Лицо ивана исказила агония, из угла его рта выкатилась струйка крови; голова упала набок. Теперь Куно стало ясно: русский мертв. Он почувствовал странное опустошение. В голове было пусто. Но вскоре странные звуки, указывающие на новую опасность, привлекли его внимание, и офицер, торопливо выскочив из окопа, увидел, что на Шульце бегут со штыками наперевес сразу двое русских бойцов. Шульце не двигался, спокойно дожидаясь их.

- Осторожно! - выдохнул фон Доденбург.

В тот момент, когда неприятели, казалось, уже проткнут Шульце своими штыками, тот неожиданно резко повернулся и пнул одного ногой по яйцам, а второму с бешеной силой ударил кулаком по лицу. Первый иван, громко вопя, упал на землю. У второго изо рта вылетели, блеснув при свете луны, металлические зубы.

- Надо сделать так, чтобы этот ублюдок замолчал! - прохрипел Шульце, набрасываясь на второго русского.

Фон Доденбург кинулся к первому и одним быстрым движением всадил ему штык в горло. В течение очень долгого времени, казалось, ничего не происходит. Но затем шея жертвы густо окрасилась кровью. Фон Доденбург зажал ивану рот ладонью и снова всадил в него штык.

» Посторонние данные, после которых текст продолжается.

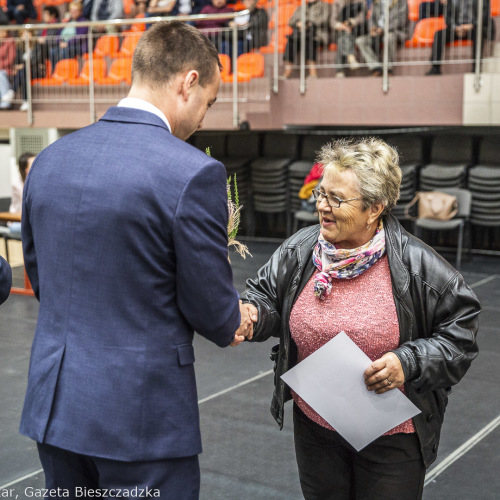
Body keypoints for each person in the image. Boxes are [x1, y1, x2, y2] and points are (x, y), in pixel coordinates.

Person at [20, 20, 256, 499]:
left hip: (56, 406)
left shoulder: (50, 159)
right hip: (140, 418)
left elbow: (40, 275)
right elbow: (212, 309)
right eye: (209, 102)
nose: (205, 119)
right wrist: (238, 315)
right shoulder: (192, 172)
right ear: (188, 82)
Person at [241, 137, 480, 499]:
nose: (322, 206)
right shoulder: (300, 249)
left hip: (392, 440)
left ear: (375, 208)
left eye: (337, 199)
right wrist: (253, 314)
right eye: (321, 194)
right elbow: (268, 297)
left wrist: (408, 362)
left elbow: (460, 337)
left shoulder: (420, 267)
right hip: (315, 427)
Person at [425, 0, 495, 75]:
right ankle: (435, 67)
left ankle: (476, 67)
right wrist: (455, 28)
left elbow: (484, 14)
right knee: (439, 34)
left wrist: (472, 25)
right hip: (457, 28)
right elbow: (448, 16)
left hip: (473, 27)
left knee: (479, 33)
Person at [355, 0, 409, 76]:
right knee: (360, 41)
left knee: (389, 37)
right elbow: (371, 18)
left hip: (395, 31)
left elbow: (401, 20)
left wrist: (384, 29)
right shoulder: (377, 2)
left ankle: (387, 68)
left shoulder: (401, 1)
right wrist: (372, 28)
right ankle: (375, 67)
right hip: (378, 32)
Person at [282, 0, 331, 79]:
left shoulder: (325, 6)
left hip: (317, 35)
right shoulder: (301, 7)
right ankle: (287, 72)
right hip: (300, 34)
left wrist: (307, 23)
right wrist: (298, 23)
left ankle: (313, 73)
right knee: (290, 42)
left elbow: (325, 19)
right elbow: (291, 20)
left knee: (308, 41)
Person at [330, 0, 366, 78]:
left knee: (342, 38)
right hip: (341, 30)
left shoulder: (361, 1)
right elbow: (332, 21)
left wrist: (351, 22)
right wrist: (342, 26)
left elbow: (362, 17)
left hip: (356, 30)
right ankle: (351, 57)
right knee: (344, 35)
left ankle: (340, 71)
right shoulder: (337, 2)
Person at [49, 1, 88, 68]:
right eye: (72, 10)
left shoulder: (83, 22)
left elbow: (79, 37)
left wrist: (67, 43)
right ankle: (55, 72)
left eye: (76, 10)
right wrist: (60, 42)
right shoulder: (67, 21)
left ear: (80, 11)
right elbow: (58, 34)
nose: (73, 12)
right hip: (64, 45)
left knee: (64, 52)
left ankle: (66, 72)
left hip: (77, 46)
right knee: (53, 52)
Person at [8, 152, 35, 233]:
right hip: (16, 222)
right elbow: (30, 201)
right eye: (33, 164)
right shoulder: (16, 184)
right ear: (26, 170)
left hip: (30, 221)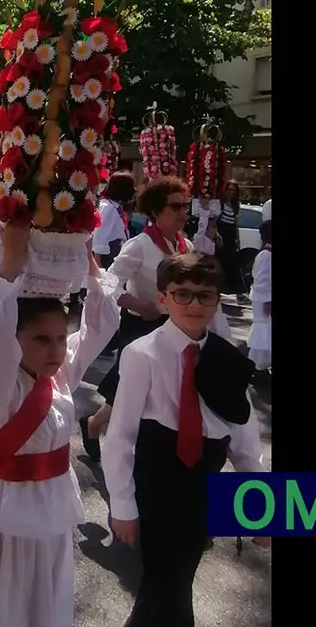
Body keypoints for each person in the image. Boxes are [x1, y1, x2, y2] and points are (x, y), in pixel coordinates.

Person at [0, 221, 121, 627]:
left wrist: (88, 260)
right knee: (6, 596)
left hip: (52, 506)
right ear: (15, 340)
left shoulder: (61, 374)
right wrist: (10, 267)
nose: (55, 349)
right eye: (40, 339)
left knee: (43, 596)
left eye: (59, 338)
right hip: (8, 510)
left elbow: (102, 325)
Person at [102, 252, 267, 627]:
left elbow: (244, 437)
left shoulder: (226, 358)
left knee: (173, 581)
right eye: (182, 294)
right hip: (157, 477)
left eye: (205, 295)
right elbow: (122, 435)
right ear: (162, 298)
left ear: (217, 299)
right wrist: (123, 506)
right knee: (168, 583)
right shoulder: (142, 354)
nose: (194, 304)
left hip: (203, 481)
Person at [79, 176, 232, 463]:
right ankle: (101, 430)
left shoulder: (184, 245)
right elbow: (109, 283)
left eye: (185, 206)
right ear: (156, 211)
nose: (183, 212)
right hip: (141, 327)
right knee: (130, 389)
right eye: (175, 206)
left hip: (175, 328)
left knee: (163, 389)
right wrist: (140, 304)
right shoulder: (139, 245)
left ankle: (142, 443)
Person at [92, 172, 137, 269]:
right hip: (107, 259)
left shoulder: (114, 206)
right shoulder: (107, 207)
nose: (134, 190)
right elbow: (98, 238)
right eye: (131, 187)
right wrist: (98, 268)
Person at [247, 221, 272, 373]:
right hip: (265, 300)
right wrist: (268, 301)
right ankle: (257, 367)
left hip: (266, 299)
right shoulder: (266, 255)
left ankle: (260, 366)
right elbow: (263, 282)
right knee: (263, 333)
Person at [215, 182, 245, 300]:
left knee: (234, 264)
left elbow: (235, 223)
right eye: (229, 190)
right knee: (219, 264)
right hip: (221, 236)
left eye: (233, 191)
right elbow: (215, 220)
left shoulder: (235, 206)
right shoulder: (219, 204)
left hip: (230, 237)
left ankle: (240, 293)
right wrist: (216, 234)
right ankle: (217, 290)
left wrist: (237, 239)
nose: (231, 193)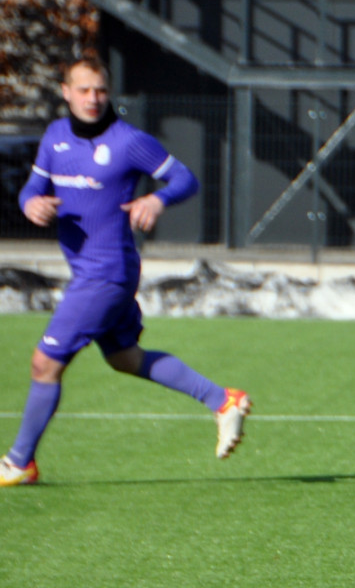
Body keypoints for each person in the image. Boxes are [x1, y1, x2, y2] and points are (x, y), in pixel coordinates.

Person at [0, 56, 251, 487]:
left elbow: (185, 179)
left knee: (45, 364)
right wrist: (31, 204)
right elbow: (32, 188)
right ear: (66, 92)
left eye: (100, 90)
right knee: (125, 359)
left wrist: (157, 200)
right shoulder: (56, 136)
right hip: (88, 273)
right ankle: (222, 400)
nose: (93, 98)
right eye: (83, 90)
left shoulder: (128, 140)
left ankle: (20, 462)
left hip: (107, 272)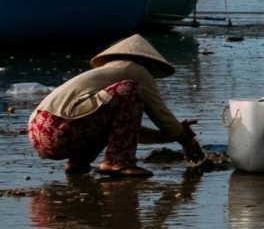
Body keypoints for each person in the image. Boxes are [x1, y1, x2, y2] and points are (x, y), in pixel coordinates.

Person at [29, 34, 201, 178]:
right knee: (130, 89)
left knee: (105, 111)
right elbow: (162, 116)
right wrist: (183, 138)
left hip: (40, 132)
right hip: (60, 130)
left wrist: (171, 135)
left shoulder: (105, 74)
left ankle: (78, 163)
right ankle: (118, 163)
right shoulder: (135, 70)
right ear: (146, 61)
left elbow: (123, 130)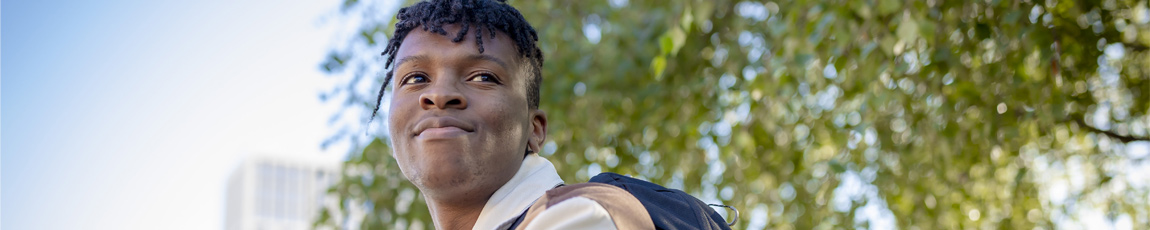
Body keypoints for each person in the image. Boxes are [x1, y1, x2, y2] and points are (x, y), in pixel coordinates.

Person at [369, 0, 654, 229]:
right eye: (416, 78)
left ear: (535, 129)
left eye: (482, 77)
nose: (439, 94)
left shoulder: (576, 217)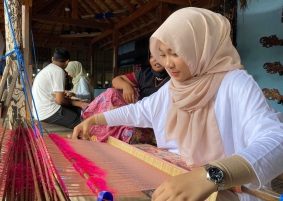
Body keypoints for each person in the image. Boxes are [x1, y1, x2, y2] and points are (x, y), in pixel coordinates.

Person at [71, 7, 283, 201]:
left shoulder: (235, 82)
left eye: (176, 53)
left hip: (225, 189)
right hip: (175, 174)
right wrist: (95, 119)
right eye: (163, 55)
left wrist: (211, 175)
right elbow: (140, 110)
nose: (167, 63)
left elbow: (276, 140)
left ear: (201, 47)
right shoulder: (174, 87)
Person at [75, 53, 170, 144]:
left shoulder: (173, 82)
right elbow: (116, 81)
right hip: (139, 113)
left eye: (160, 56)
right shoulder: (145, 74)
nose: (155, 60)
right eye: (152, 56)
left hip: (154, 124)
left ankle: (96, 136)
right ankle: (88, 129)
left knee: (128, 130)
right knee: (111, 93)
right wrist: (126, 85)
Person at [32, 48, 88, 129]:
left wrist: (79, 103)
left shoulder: (46, 70)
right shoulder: (58, 71)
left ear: (52, 58)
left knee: (79, 111)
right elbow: (60, 101)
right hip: (47, 112)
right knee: (80, 121)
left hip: (39, 111)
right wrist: (79, 103)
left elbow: (59, 99)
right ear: (67, 62)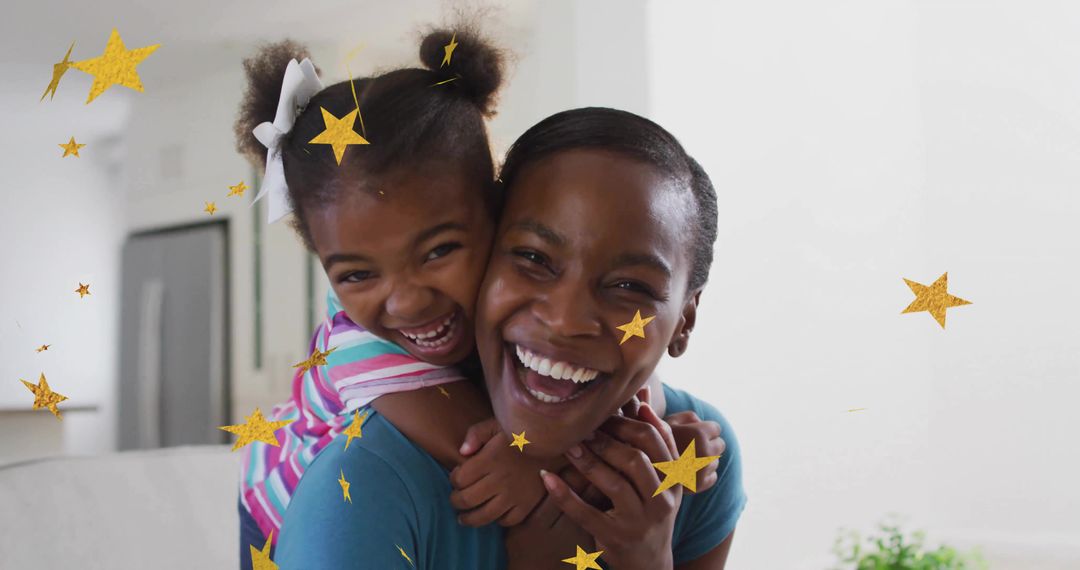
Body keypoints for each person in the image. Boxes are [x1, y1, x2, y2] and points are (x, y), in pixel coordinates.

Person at [232, 27, 727, 568]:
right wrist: (545, 468)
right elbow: (484, 452)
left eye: (439, 251)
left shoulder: (699, 437)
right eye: (356, 274)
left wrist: (653, 433)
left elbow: (618, 385)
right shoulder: (364, 385)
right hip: (269, 507)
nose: (406, 302)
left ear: (493, 215)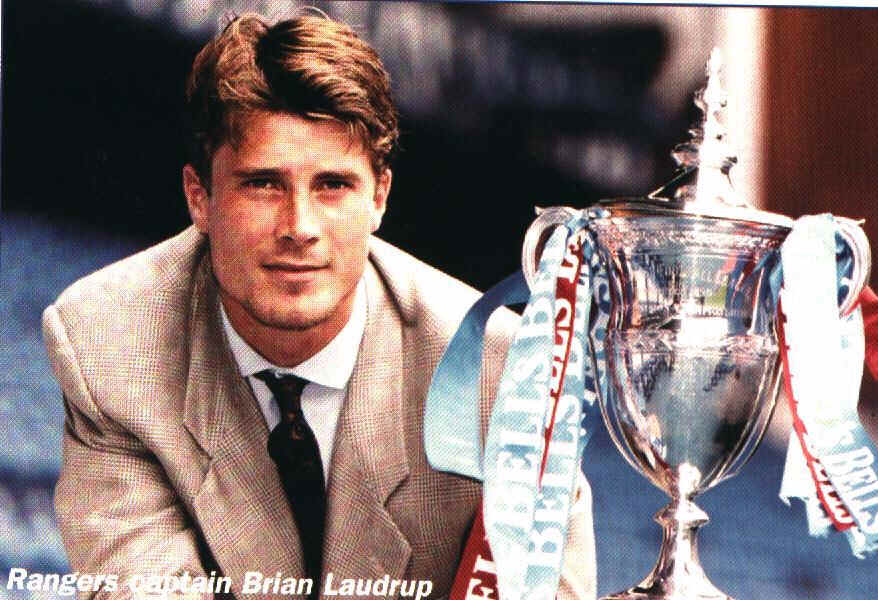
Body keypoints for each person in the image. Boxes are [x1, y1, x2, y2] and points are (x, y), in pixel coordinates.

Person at [42, 12, 596, 599]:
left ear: (379, 196)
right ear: (199, 197)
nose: (299, 228)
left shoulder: (505, 377)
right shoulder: (107, 344)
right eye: (263, 184)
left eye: (332, 185)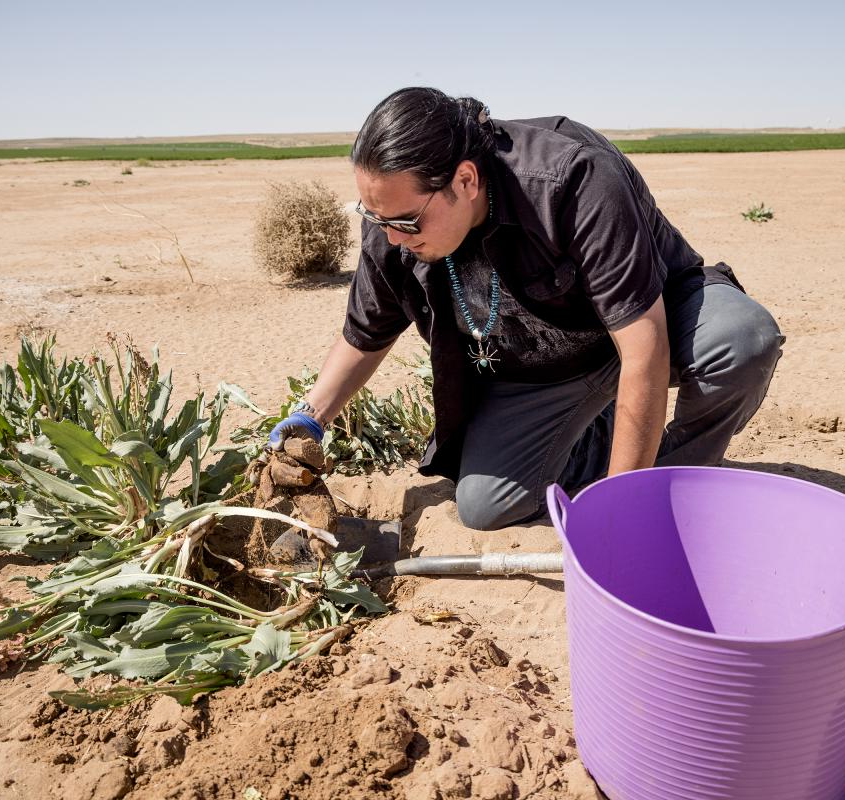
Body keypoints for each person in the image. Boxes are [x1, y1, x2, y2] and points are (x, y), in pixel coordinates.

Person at [269, 87, 784, 531]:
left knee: (742, 341)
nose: (389, 236)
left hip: (654, 318)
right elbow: (367, 333)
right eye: (372, 213)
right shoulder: (393, 219)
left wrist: (619, 511)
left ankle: (673, 485)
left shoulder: (573, 179)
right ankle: (602, 429)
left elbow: (644, 347)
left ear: (465, 181)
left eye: (405, 221)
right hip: (551, 364)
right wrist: (307, 421)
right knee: (484, 508)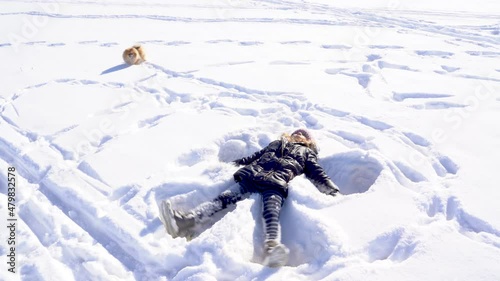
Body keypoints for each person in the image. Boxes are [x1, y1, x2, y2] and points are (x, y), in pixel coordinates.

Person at [159, 129, 340, 267]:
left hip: (275, 185)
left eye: (304, 134)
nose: (299, 133)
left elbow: (318, 174)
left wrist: (332, 191)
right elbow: (253, 157)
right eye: (296, 132)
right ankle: (186, 222)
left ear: (309, 142)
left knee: (271, 213)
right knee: (223, 198)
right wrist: (230, 165)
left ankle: (272, 248)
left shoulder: (307, 154)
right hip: (251, 177)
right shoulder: (277, 143)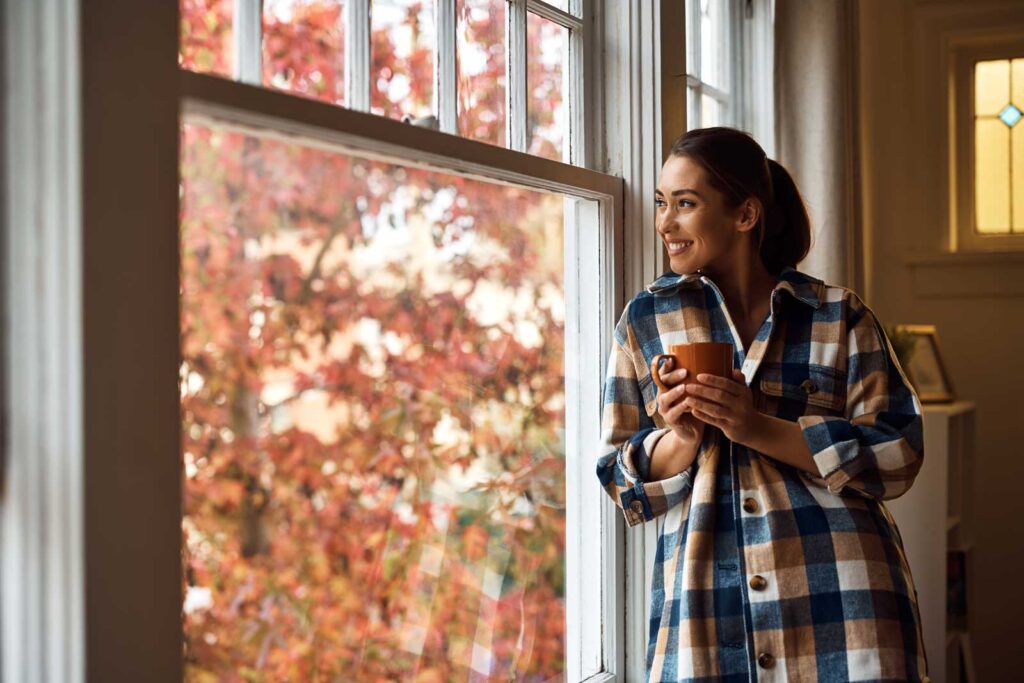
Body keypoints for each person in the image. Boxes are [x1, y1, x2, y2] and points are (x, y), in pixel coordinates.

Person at [596, 127, 928, 682]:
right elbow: (617, 474)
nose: (664, 223)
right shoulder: (646, 319)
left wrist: (753, 426)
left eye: (685, 203)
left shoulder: (836, 314)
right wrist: (680, 438)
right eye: (661, 203)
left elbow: (899, 451)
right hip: (708, 608)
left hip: (845, 598)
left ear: (745, 214)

Находившийся совсем рядом с ним Шульце бешено ударил кулаком по лицу второго русского. Фон Доденбург услышал, как хрустнул сломанный нос вражеского солдата. По его лицу густо потекла кровь, но он продолжал стоять на ногах. Шульце ударил его снова и подбил русскому правый глаз, но, несмотря на то, что неприятель раскачивался теперь из стороны в сторону, он все равно каким-то чудом ухитрялся держаться на ногах.

- Давай, падай, идиот! - вполголоса выругался Шульце. - Или ты хочешь принять геройскую смерть?

Его противник что-то пробормотал в ответ. По его лицу обильно струилась кровь. В этот момент фон Доденбург почувствовал, что первый русский, горло которого он несколько раз проткнул штыком, наконец испустил дух.

- Ну что ж, храбрец, тогда получай! - угрожающе процедил Шульце и ударил русского кастетом в лоб.

Иван упал на спину. Шульце не дал ему возможности подняться: он набросился на него, и кастет вновь обрушился на окровавленную физиономию русского бойца. Снова удар… еще и еще. Фон Доденбург слышал, как хрустит и крошится череп ивана, но тот все равно не сдавался и все еще пытался подняться с земли.

- Что за дьявол? - вне себя от ярости, вскричал обершарфюрер. - Ты что же, хочешь жить вечно?

Он нанес ему чудовищный удар по челюсти. Голова русского безвольно откинулась назад. Наконец-то он был мертв.